Task: Output the opening lines of the records exactly. End with the line that contains "of benign ovary".

Stored data:
****

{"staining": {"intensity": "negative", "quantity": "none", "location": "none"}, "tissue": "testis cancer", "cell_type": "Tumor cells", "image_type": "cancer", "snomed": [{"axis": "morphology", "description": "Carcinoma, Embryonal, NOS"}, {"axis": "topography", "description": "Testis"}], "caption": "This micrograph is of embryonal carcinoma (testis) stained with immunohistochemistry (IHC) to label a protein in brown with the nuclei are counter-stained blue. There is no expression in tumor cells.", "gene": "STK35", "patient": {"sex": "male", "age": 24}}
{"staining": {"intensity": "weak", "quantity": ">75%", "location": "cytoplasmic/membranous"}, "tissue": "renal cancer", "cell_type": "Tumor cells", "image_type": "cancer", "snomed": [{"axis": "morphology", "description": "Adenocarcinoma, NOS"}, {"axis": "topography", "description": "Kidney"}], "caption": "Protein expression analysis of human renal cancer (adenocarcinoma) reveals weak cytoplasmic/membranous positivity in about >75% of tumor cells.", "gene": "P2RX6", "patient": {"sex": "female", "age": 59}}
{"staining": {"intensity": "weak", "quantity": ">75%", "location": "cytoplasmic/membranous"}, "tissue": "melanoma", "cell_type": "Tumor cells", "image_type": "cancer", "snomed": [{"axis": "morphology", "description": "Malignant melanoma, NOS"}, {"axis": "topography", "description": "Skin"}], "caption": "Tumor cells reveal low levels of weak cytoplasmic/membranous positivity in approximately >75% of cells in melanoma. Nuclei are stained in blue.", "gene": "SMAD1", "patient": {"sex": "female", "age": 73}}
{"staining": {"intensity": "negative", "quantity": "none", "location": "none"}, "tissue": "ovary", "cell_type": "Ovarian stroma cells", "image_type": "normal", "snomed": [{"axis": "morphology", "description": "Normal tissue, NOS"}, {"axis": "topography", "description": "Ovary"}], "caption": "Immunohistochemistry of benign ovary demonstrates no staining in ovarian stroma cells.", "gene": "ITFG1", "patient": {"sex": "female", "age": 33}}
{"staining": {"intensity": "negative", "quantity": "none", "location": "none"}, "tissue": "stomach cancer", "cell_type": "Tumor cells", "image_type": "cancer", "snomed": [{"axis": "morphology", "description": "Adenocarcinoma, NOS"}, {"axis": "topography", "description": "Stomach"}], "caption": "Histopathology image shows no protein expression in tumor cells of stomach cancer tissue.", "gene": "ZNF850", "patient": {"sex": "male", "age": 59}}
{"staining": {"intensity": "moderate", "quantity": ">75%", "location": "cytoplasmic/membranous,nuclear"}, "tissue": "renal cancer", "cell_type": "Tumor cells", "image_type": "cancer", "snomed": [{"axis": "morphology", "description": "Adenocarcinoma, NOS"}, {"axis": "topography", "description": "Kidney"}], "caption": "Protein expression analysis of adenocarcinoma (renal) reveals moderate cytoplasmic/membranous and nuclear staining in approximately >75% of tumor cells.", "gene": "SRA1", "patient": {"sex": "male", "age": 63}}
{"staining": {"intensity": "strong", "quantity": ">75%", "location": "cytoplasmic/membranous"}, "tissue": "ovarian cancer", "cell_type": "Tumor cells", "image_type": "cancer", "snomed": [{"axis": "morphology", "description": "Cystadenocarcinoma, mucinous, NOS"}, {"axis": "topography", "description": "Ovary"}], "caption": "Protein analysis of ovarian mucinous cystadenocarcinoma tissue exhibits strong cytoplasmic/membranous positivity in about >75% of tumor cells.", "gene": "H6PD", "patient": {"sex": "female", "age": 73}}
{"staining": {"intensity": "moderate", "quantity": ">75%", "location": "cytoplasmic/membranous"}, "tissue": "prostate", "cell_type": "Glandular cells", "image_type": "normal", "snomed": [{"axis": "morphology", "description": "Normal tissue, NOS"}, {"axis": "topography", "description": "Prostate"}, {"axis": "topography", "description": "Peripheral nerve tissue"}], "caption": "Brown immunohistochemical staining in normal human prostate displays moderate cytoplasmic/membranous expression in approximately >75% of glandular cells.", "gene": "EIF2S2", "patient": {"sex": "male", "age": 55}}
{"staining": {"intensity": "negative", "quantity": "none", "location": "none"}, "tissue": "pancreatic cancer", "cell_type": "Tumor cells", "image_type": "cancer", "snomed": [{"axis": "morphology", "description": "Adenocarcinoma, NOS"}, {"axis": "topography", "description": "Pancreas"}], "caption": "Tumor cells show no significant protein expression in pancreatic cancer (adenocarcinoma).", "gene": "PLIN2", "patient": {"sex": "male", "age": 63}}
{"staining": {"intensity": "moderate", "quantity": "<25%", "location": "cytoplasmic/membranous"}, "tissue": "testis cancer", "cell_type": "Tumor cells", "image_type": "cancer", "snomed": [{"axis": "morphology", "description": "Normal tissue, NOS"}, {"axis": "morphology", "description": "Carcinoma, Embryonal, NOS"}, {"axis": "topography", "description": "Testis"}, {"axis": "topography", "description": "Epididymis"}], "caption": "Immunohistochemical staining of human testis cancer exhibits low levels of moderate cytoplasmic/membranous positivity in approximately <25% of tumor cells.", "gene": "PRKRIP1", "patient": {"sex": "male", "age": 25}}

****

Answer area:
{"staining": {"intensity": "negative", "quantity": "none", "location": "none"}, "tissue": "testis cancer", "cell_type": "Tumor cells", "image_type": "cancer", "snomed": [{"axis": "morphology", "description": "Carcinoma, Embryonal, NOS"}, {"axis": "topography", "description": "Testis"}], "caption": "This micrograph is of embryonal carcinoma (testis) stained with immunohistochemistry (IHC) to label a protein in brown with the nuclei are counter-stained blue. There is no expression in tumor cells.", "gene": "STK35", "patient": {"sex": "male", "age": 24}}
{"staining": {"intensity": "weak", "quantity": ">75%", "location": "cytoplasmic/membranous"}, "tissue": "renal cancer", "cell_type": "Tumor cells", "image_type": "cancer", "snomed": [{"axis": "morphology", "description": "Adenocarcinoma, NOS"}, {"axis": "topography", "description": "Kidney"}], "caption": "Protein expression analysis of human renal cancer (adenocarcinoma) reveals weak cytoplasmic/membranous positivity in about >75% of tumor cells.", "gene": "P2RX6", "patient": {"sex": "female", "age": 59}}
{"staining": {"intensity": "weak", "quantity": ">75%", "location": "cytoplasmic/membranous"}, "tissue": "melanoma", "cell_type": "Tumor cells", "image_type": "cancer", "snomed": [{"axis": "morphology", "description": "Malignant melanoma, NOS"}, {"axis": "topography", "description": "Skin"}], "caption": "Tumor cells reveal low levels of weak cytoplasmic/membranous positivity in approximately >75% of cells in melanoma. Nuclei are stained in blue.", "gene": "SMAD1", "patient": {"sex": "female", "age": 73}}
{"staining": {"intensity": "negative", "quantity": "none", "location": "none"}, "tissue": "ovary", "cell_type": "Ovarian stroma cells", "image_type": "normal", "snomed": [{"axis": "morphology", "description": "Normal tissue, NOS"}, {"axis": "topography", "description": "Ovary"}], "caption": "Immunohistochemistry of benign ovary demonstrates no staining in ovarian stroma cells.", "gene": "ITFG1", "patient": {"sex": "female", "age": 33}}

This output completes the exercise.